Receptor activation profile of ADN-1184
| Receptor | Functional test | Agonist | Kb ± SEM |
|---|---|---|---|
| h 5-HT6 | cAMP | 5-HT (300 nM) | 24 ± 13 |
| h 5-HT7 | cAMP | 5-HT (300 nM) | 0.11 ± 0.04 |
| h 5-HT2A | IP1 | 5-HT (100 nM) | 3.4 ± 1.0 |
| h 5-HT1A | Cellular dielectric spectroscopy | 8-OH-DPAT (100 nM) | 116 ± 43 |
| h 5-HT2C | IP1 | 5-HT (10 nM) | >1000 |
| h D2S | cAMP | Dopamine (300 nM) | 2.4 ± 1.1 |
| h D3 | cAMP | Dopamine (10 nM) | 3.9 ± 1.1 |
| h D4 | cAMP | Dopamine (100 nM) | 22 ± 4 |
| h D1 | cAMP | Dopamine (300 nM) | 140 ± 10a |
| h α1A | Intracellular Ca2+ release | Adrenaline (3 nM) | 0.16 ± 0.07 |
When tested alone, ADN-1184 did not show agonist properties in any of the assays.
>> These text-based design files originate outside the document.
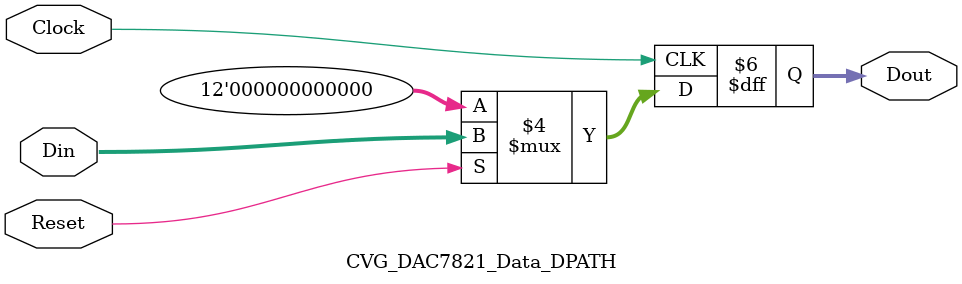
<source format=v>
`timescale	1ns/1ps

module	CVG_DAC7821_Data_DPATH(Dout, Din, Clock, Reset)	;

output	[11:0]	Dout	;
reg	[11:0]	Dout	;

input	[11:0]	Din	;
wire	[11:0]	Din	;

input	Clock, Reset	;
wire	Clock, Reset	;


always	@(posedge	Clock)
	begin
		if ( Reset == 1'b1 )
			begin
				Dout <= Din	;
			end
		else
			begin
				Dout <= 12'b0000_0000_0000	;
			end
	end

endmodule

</source>
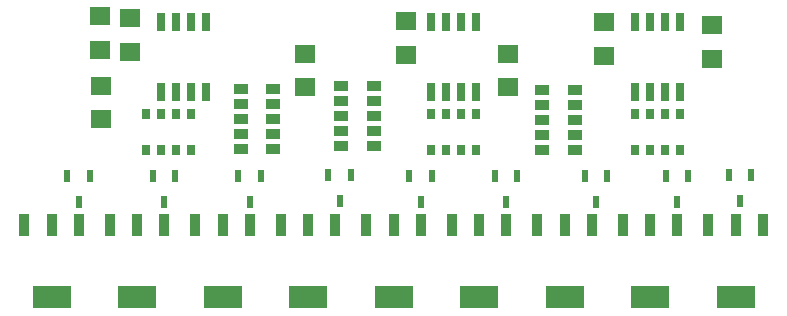
<source format=gbr>
G04 EAGLE Gerber RS-274X export*
G75*
%MOMM*%
%FSLAX34Y34*%
%LPD*%
%INSolderpaste Top*%
%IPPOS*%
%AMOC8*
5,1,8,0,0,1.08239X$1,22.5*%
G01*
%ADD10R,1.800000X1.600000*%
%ADD11R,0.660400X1.524000*%
%ADD12R,0.710000X0.850000*%
%ADD13R,0.950000X1.900000*%
%ADD14R,3.250000X1.900000*%
%ADD15R,0.600000X1.050000*%
%ADD16R,1.150000X0.900000*%
%ADD17R,1.803000X1.600000*%


D10*
X372110Y261590D03*
X372110Y289590D03*
X199390Y234920D03*
X199390Y262920D03*
X543560Y261590D03*
X543560Y289590D03*
D11*
X250190Y257286D03*
X250190Y316754D03*
X262890Y257286D03*
X275590Y257286D03*
X262890Y316754D03*
X275590Y316754D03*
X288290Y257286D03*
X288290Y316754D03*
X478790Y257286D03*
X478790Y316754D03*
X491490Y257286D03*
X504190Y257286D03*
X491490Y316754D03*
X504190Y316754D03*
X516890Y257286D03*
X516890Y316754D03*
X651510Y257286D03*
X651510Y316754D03*
X664210Y257286D03*
X676910Y257286D03*
X664210Y316754D03*
X676910Y316754D03*
X689610Y257286D03*
X689610Y316754D03*
D12*
X237490Y208270D03*
X250190Y208270D03*
X262890Y208270D03*
X275590Y208270D03*
X237490Y238770D03*
X250190Y238770D03*
X262890Y238770D03*
X275590Y238770D03*
X478790Y208270D03*
X491490Y208270D03*
X504190Y208270D03*
X516890Y208270D03*
X478790Y238770D03*
X491490Y238770D03*
X504190Y238770D03*
X516890Y238770D03*
X651510Y208270D03*
X664210Y208270D03*
X676910Y208270D03*
X689610Y208270D03*
X651510Y238770D03*
X664210Y238770D03*
X676910Y238770D03*
X689610Y238770D03*
D13*
X252870Y144800D03*
X229870Y144800D03*
X206870Y144800D03*
D14*
X229870Y83800D03*
D15*
X262230Y186260D03*
X243230Y186260D03*
X252730Y164260D03*
D13*
X180480Y144800D03*
X157480Y144800D03*
X134480Y144800D03*
D14*
X157480Y83800D03*
D15*
X189840Y186260D03*
X170840Y186260D03*
X180340Y164260D03*
D13*
X325260Y144800D03*
X302260Y144800D03*
X279260Y144800D03*
D14*
X302260Y83800D03*
D15*
X334620Y186260D03*
X315620Y186260D03*
X325120Y164260D03*
D13*
X470040Y144800D03*
X447040Y144800D03*
X424040Y144800D03*
D14*
X447040Y83800D03*
D15*
X479400Y186260D03*
X460400Y186260D03*
X469900Y164260D03*
D13*
X397650Y144800D03*
X374650Y144800D03*
X351650Y144800D03*
D14*
X374650Y83800D03*
D15*
X410820Y187530D03*
X391820Y187530D03*
X401320Y165530D03*
D13*
X542430Y144800D03*
X519430Y144800D03*
X496430Y144800D03*
D14*
X519430Y83800D03*
D15*
X551790Y186260D03*
X532790Y186260D03*
X542290Y164260D03*
D13*
X687210Y144800D03*
X664210Y144800D03*
X641210Y144800D03*
D14*
X664210Y83800D03*
D15*
X696570Y186260D03*
X677570Y186260D03*
X687070Y164260D03*
D13*
X614820Y144800D03*
X591820Y144800D03*
X568820Y144800D03*
D14*
X591820Y83800D03*
D15*
X627990Y186260D03*
X608990Y186260D03*
X618490Y164260D03*
D13*
X759600Y144800D03*
X736600Y144800D03*
X713600Y144800D03*
D14*
X736600Y83800D03*
D15*
X749910Y187530D03*
X730910Y187530D03*
X740410Y165530D03*
D16*
X345220Y209550D03*
X345220Y222250D03*
X345220Y234950D03*
X345220Y247650D03*
X345220Y260350D03*
X317720Y260350D03*
X317720Y247650D03*
X317720Y234950D03*
X317720Y222250D03*
X317720Y209550D03*
X430310Y212090D03*
X430310Y224790D03*
X430310Y237490D03*
X430310Y250190D03*
X430310Y262890D03*
X402810Y262890D03*
X402810Y250190D03*
X402810Y237490D03*
X402810Y224790D03*
X402810Y212090D03*
X600490Y208280D03*
X600490Y220980D03*
X600490Y233680D03*
X600490Y246380D03*
X600490Y259080D03*
X572990Y259080D03*
X572990Y246380D03*
X572990Y233680D03*
X572990Y220980D03*
X572990Y208280D03*
D17*
X223520Y291850D03*
X223520Y320290D03*
X198120Y293120D03*
X198120Y321560D03*
X457200Y289310D03*
X457200Y317750D03*
X624840Y288040D03*
X624840Y316480D03*
X716280Y285500D03*
X716280Y313940D03*
M02*

</source>
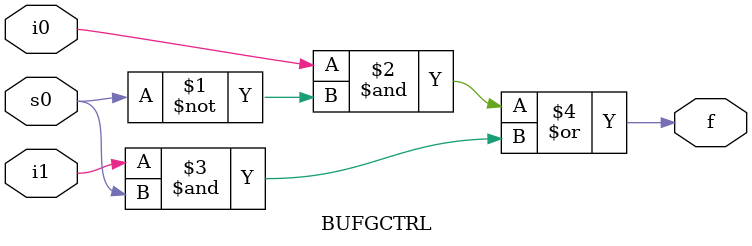
<source format=v>
`timescale 1ns / 1ps


module BUFGCTRL(    //just an ordinary multiplexer
    input i0, i1,
    input s0,
    output f
    );
    
    assign f = (i0 & ~s0) | (i1 & s0);
    
endmodule

</source>
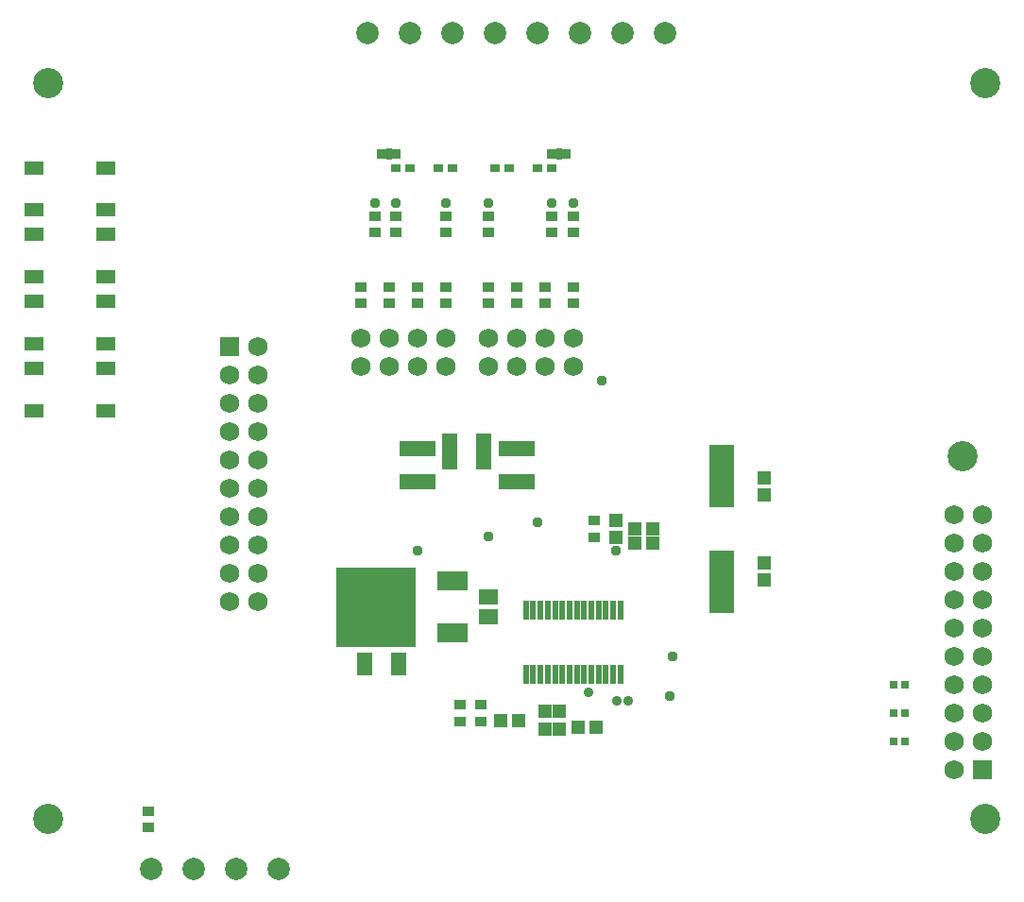
<source format=gbr>
G04 EAGLE Gerber RS-274X export*
G75*
%MOMM*%
%FSLAX34Y34*%
%LPD*%
%INSoldermask Top*%
%IPPOS*%
%AMOC8*
5,1,8,0,0,1.08239X$1,22.5*%
G01*
%ADD10C,2.703200*%
%ADD11R,0.610000X1.775100*%
%ADD12R,1.153200X1.203200*%
%ADD13R,0.803200X0.803200*%
%ADD14R,1.092200X0.812800*%
%ADD15R,1.203200X1.153200*%
%ADD16R,2.203200X5.703200*%
%ADD17R,1.353200X3.203200*%
%ADD18R,3.203200X1.353200*%
%ADD19R,0.965200X0.965200*%
%ADD20R,0.508000X1.016000*%
%ADD21R,0.903200X0.703200*%
%ADD22C,2.003200*%
%ADD23R,1.733200X1.733200*%
%ADD24C,1.733200*%
%ADD25R,1.653200X1.353200*%
%ADD26R,1.353200X2.003200*%
%ADD27R,2.703200X1.703200*%
%ADD28R,7.203200X7.203200*%
%ADD29R,1.803200X1.203200*%
%ADD30C,0.959600*%
%ADD31C,0.909600*%


D10*
X-420000Y330000D03*
X420000Y330000D03*
X-420000Y-330000D03*
X420000Y-330000D03*
X400000Y-5000D03*
D11*
X8550Y-200167D03*
X15050Y-200167D03*
X21550Y-200167D03*
X28050Y-200167D03*
X34550Y-200167D03*
X41050Y-200167D03*
X47550Y-200167D03*
X54050Y-200167D03*
X60550Y-200167D03*
X67050Y-200167D03*
X73550Y-200167D03*
X80050Y-200167D03*
X86550Y-200167D03*
X93050Y-200167D03*
X93050Y-142733D03*
X86550Y-142733D03*
X80050Y-142733D03*
X73550Y-142733D03*
X67050Y-142733D03*
X60550Y-142733D03*
X54050Y-142733D03*
X47550Y-142733D03*
X41050Y-142733D03*
X34550Y-142733D03*
X28050Y-142733D03*
X21550Y-142733D03*
X15050Y-142733D03*
X8550Y-142733D03*
D12*
X-14350Y-241300D03*
X1650Y-241300D03*
X106300Y-82550D03*
X122300Y-82550D03*
X71500Y-247650D03*
X55500Y-247650D03*
D13*
X337900Y-260350D03*
X347900Y-260350D03*
X337900Y-234950D03*
X347900Y-234950D03*
X337900Y-209550D03*
X347900Y-209550D03*
D14*
X69850Y-77343D03*
X69850Y-62357D03*
D15*
X88900Y-77850D03*
X88900Y-61850D03*
D12*
X106300Y-69850D03*
X122300Y-69850D03*
D15*
X38100Y-233300D03*
X38100Y-249300D03*
X25400Y-233300D03*
X25400Y-249300D03*
D16*
X184150Y-117350D03*
X184150Y-22350D03*
D15*
X222250Y-115950D03*
X222250Y-99950D03*
X222250Y-23750D03*
X222250Y-39750D03*
D17*
X-59450Y0D03*
X-29450Y0D03*
D18*
X0Y-27700D03*
X0Y2300D03*
X-88900Y-27700D03*
X-88900Y2300D03*
D14*
X-127000Y210693D03*
X-127000Y195707D03*
X-107950Y210693D03*
X-107950Y195707D03*
X-63500Y210693D03*
X-63500Y195707D03*
X-25400Y210693D03*
X-25400Y195707D03*
X31750Y210693D03*
X31750Y195707D03*
X50800Y210693D03*
X50800Y195707D03*
D19*
X-120650Y266700D03*
X-107950Y266700D03*
D20*
X-114300Y266700D03*
D19*
X44450Y266700D03*
X31750Y266700D03*
D20*
X38100Y266700D03*
D21*
X31897Y254000D03*
X18903Y254000D03*
X-108097Y254000D03*
X-95103Y254000D03*
X-57003Y254000D03*
X-69997Y254000D03*
X-19197Y254000D03*
X-6203Y254000D03*
D14*
X-31750Y-227457D03*
X-31750Y-242443D03*
X-50800Y-242443D03*
X-50800Y-227457D03*
X-63500Y147193D03*
X-63500Y132207D03*
X-88900Y147193D03*
X-88900Y132207D03*
X-114300Y147193D03*
X-114300Y132207D03*
X-139700Y147193D03*
X-139700Y132207D03*
X50800Y147193D03*
X50800Y132207D03*
X25400Y147193D03*
X25400Y132207D03*
X0Y147193D03*
X0Y132207D03*
X-25400Y147193D03*
X-25400Y132207D03*
D22*
X133350Y375000D03*
X95250Y375000D03*
X57150Y375000D03*
X19050Y375000D03*
X-19050Y375000D03*
X-57150Y375000D03*
X-95250Y375000D03*
X-133350Y375000D03*
X-327150Y-375000D03*
X-289050Y-375000D03*
X-250950Y-375000D03*
X-212850Y-375000D03*
D23*
X417950Y-285400D03*
D24*
X392550Y-285400D03*
X417950Y-260000D03*
X392550Y-260000D03*
X417950Y-234600D03*
X392550Y-234600D03*
X417950Y-209200D03*
X392550Y-209200D03*
X417950Y-183800D03*
X392550Y-183800D03*
X417950Y-158400D03*
X392550Y-158400D03*
X417950Y-133000D03*
X392550Y-133000D03*
X417950Y-107600D03*
X392550Y-107600D03*
X417950Y-82200D03*
X392550Y-82200D03*
X417950Y-56800D03*
X392550Y-56800D03*
D23*
X-257450Y93200D03*
D24*
X-232050Y93200D03*
X-257450Y67800D03*
X-232050Y67800D03*
X-257450Y42400D03*
X-232050Y42400D03*
X-257450Y17000D03*
X-232050Y17000D03*
X-257450Y-8400D03*
X-232050Y-8400D03*
X-257450Y-33800D03*
X-232050Y-33800D03*
X-257450Y-59200D03*
X-232050Y-59200D03*
X-257450Y-84600D03*
X-232050Y-84600D03*
X-257450Y-110000D03*
X-232050Y-110000D03*
X-257450Y-135400D03*
X-232050Y-135400D03*
D25*
X-25400Y-130700D03*
X-25400Y-148700D03*
D26*
X-105650Y-190500D03*
X-135650Y-190500D03*
D27*
X-57150Y-162700D03*
X-57150Y-116700D03*
D28*
X-125650Y-139700D03*
D14*
X-330200Y-322707D03*
X-330200Y-337693D03*
D29*
X-432000Y254000D03*
X-368000Y254000D03*
X-432000Y216000D03*
X-368000Y216000D03*
X-432000Y194000D03*
X-368000Y194000D03*
X-432000Y156000D03*
X-368000Y156000D03*
X-432000Y134000D03*
X-368000Y134000D03*
X-432000Y96000D03*
X-368000Y96000D03*
X-432000Y74000D03*
X-368000Y74000D03*
X-432000Y36000D03*
X-368000Y36000D03*
D24*
X-139700Y76200D03*
X-114300Y76200D03*
X-88900Y76200D03*
X-139700Y101600D03*
X-114300Y101600D03*
X-88900Y101600D03*
X-63500Y76200D03*
X-63500Y101600D03*
X-25400Y76200D03*
X0Y76200D03*
X25400Y76200D03*
X-25400Y101600D03*
X0Y101600D03*
X25400Y101600D03*
X50800Y76200D03*
X50800Y101600D03*
D30*
X88900Y-88900D03*
D31*
X90170Y-223520D03*
D30*
X139700Y-184150D03*
X76200Y63500D03*
X-107950Y222250D03*
X-63500Y222250D03*
X-25400Y222250D03*
X31750Y222250D03*
X-127000Y222250D03*
X-88900Y-88900D03*
X50800Y222250D03*
X19050Y-63500D03*
X-25400Y-76200D03*
X137160Y-219710D03*
D31*
X100330Y-223520D03*
X64770Y-215900D03*
M02*

</source>
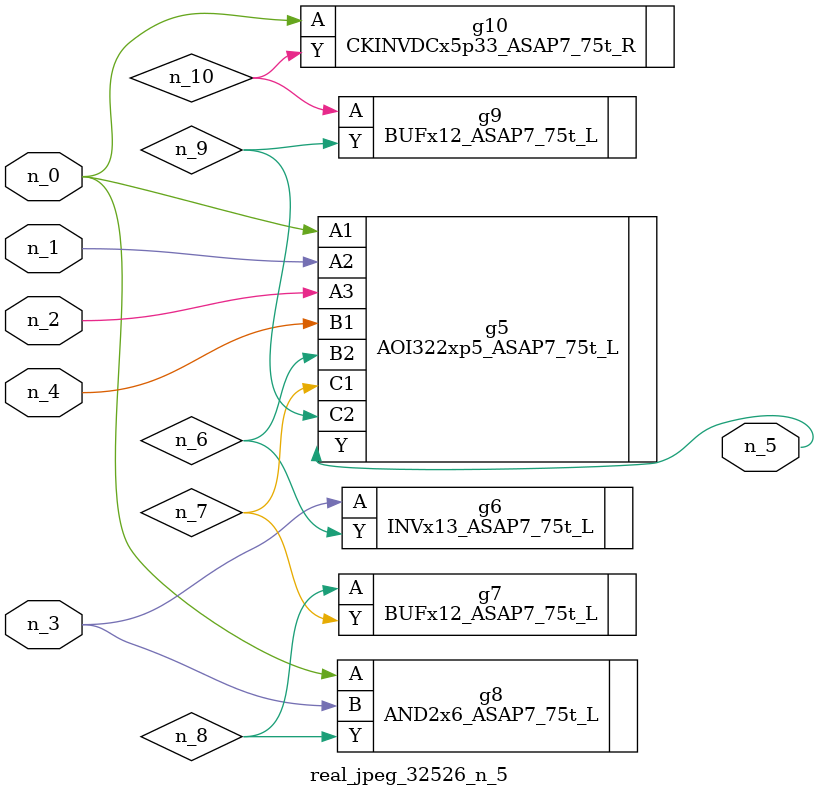
<source format=v>
module real_jpeg_32526_n_5 (n_4, n_0, n_1, n_2, n_3, n_5);

input n_4;
input n_0;
input n_1;
input n_2;
input n_3;

output n_5;

wire n_8;
wire n_6;
wire n_7;
wire n_10;
wire n_9;

AOI322xp5_ASAP7_75t_L g5 ( 
.A1(n_0),
.A2(n_1),
.A3(n_2),
.B1(n_4),
.B2(n_6),
.C1(n_7),
.C2(n_9),
.Y(n_5)
);

AND2x6_ASAP7_75t_L g8 ( 
.A(n_0),
.B(n_3),
.Y(n_8)
);

CKINVDCx5p33_ASAP7_75t_R g10 ( 
.A(n_0),
.Y(n_10)
);

INVx13_ASAP7_75t_L g6 ( 
.A(n_3),
.Y(n_6)
);

BUFx12_ASAP7_75t_L g7 ( 
.A(n_8),
.Y(n_7)
);

BUFx12_ASAP7_75t_L g9 ( 
.A(n_10),
.Y(n_9)
);


endmodule
</source>
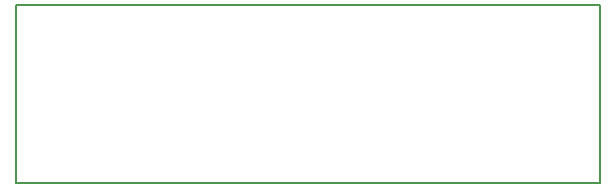
<source format=gbr>
G04 #@! TF.FileFunction,Profile,NP*
%FSLAX46Y46*%
G04 Gerber Fmt 4.6, Leading zero omitted, Abs format (unit mm)*
G04 Created by KiCad (PCBNEW 4.0.2-stable) date Mon Jul  4 16:25:18 2016*
%MOMM*%
G01*
G04 APERTURE LIST*
%ADD10C,0.100000*%
%ADD11C,0.150000*%
G04 APERTURE END LIST*
D10*
D11*
X164000000Y-94700000D02*
X164000000Y-97500000D01*
X114500000Y-82500000D02*
X114500000Y-85300000D01*
X114500000Y-94700000D02*
X114500000Y-97500000D01*
X164000000Y-82500000D02*
X164000000Y-85300000D01*
X164000000Y-82500000D02*
X114500000Y-82500000D01*
X164000000Y-94700000D02*
X164000000Y-85300000D01*
X114500000Y-97500000D02*
X164000000Y-97500000D01*
X114500000Y-85300000D02*
X114500000Y-94700000D01*
M02*

</source>
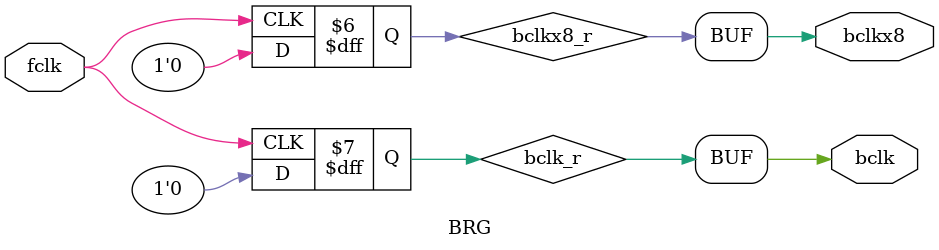
<source format=v>


`define C_samples 8
`define divisor 3

module BRG #(parameter sel=3'b000)
(input fclk,
 //input [2:0]sel,
 output bclk,bclkx8);

reg clkdiv;
reg [7:0]bits;
reg bclkx8_r,bclk_r;

assign bclkx8 = bclkx8_r,
	bclk = bclk_r;

always @ (posedge fclk)
begin
	clkdiv = fclk/(`divisor);
	case(sel)
	3'b000: bclkx8_r = clkdiv >> 1;
	3'b001: bclkx8_r = clkdiv >> 2;
	3'b010: bclkx8_r = clkdiv >> 3;
	3'b011: bclkx8_r = clkdiv >> 4;
	3'b100: bclkx8_r = clkdiv >> 5;
	3'b101: bclkx8_r = clkdiv >> 6;
	3'b110: bclkx8_r = clkdiv >> 7;
	3'b111: bclkx8_r = clkdiv >> 8;
	endcase
	bclk_r = bclkx8_r/`C_samples;
end
endmodule

</source>
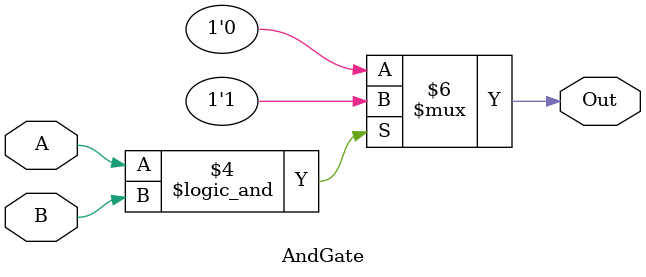
<source format=v>
`timescale 1ns / 1ps


module AndGate(A, B, Out);
    input A, B;
    output reg Out;
    
    always @(A or B)
        if (A == 1 && B == 1)
            Out = 1;
        else
            Out = 0;
endmodule

</source>
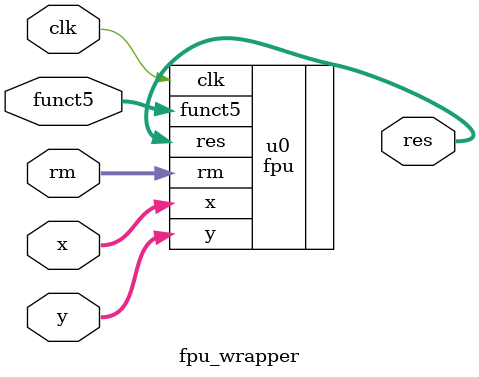
<source format=v>
`default_nettype none

module fpu_wrapper
    (
        input wire clk,
        input wire [31:0] x,
        input wire [31:0] y,
        input wire [4:0] funct5,
        input wire [2:0] rm,
        output wire [31:0] res
    );

    fpu u0(
        .clk(clk),
        .x(x),
        .y(y),
        .funct5(funct5),
        .rm(rm),
        .res(res)
    );

endmodule

`default_nettype wire
</source>
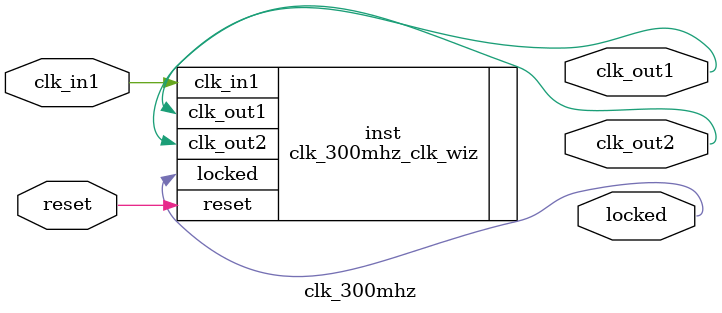
<source format=v>


`timescale 1ps/1ps

(* CORE_GENERATION_INFO = "clk_300mhz,clk_wiz_v6_0_14_0_0,{component_name=clk_300mhz,use_phase_alignment=true,use_min_o_jitter=false,use_max_i_jitter=false,use_dyn_phase_shift=false,use_inclk_switchover=false,use_dyn_reconfig=false,enable_axi=0,feedback_source=FDBK_AUTO,PRIMITIVE=MMCM,num_out_clk=2,clkin1_period=10.000,clkin2_period=10.000,use_power_down=false,use_reset=true,use_locked=true,use_inclk_stopped=false,feedback_type=SINGLE,CLOCK_MGR_TYPE=NA,manual_override=false}" *)

module clk_300mhz 
 (
  // Clock out ports
  output        clk_out1,
  output        clk_out2,
  // Status and control signals
  input         reset,
  output        locked,
 // Clock in ports
  input         clk_in1
 );

  clk_300mhz_clk_wiz inst
  (
  // Clock out ports  
  .clk_out1(clk_out1),
  .clk_out2(clk_out2),
  // Status and control signals               
  .reset(reset), 
  .locked(locked),
 // Clock in ports
  .clk_in1(clk_in1)
  );

endmodule

</source>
The cell lines used are the same as those shown in Table 2009. Experiments were carried out by Cerep. For further methodological information, see the company's online catalogue (http://www.cerep.fr). KB values of antagonists for inhibition of agonist action were calculated according to Lazareno and Birdsall (1993): [KB = IC50: 1 + (Agonist/EC50)], where IC50 = inhibitory concentration50 of antagonist, agonist = concentration of agonist in the test, and EC50 = effective concentration50 of agonist.
a
Mean ± range.
h, human recombinant; IP1, inositol phosphate.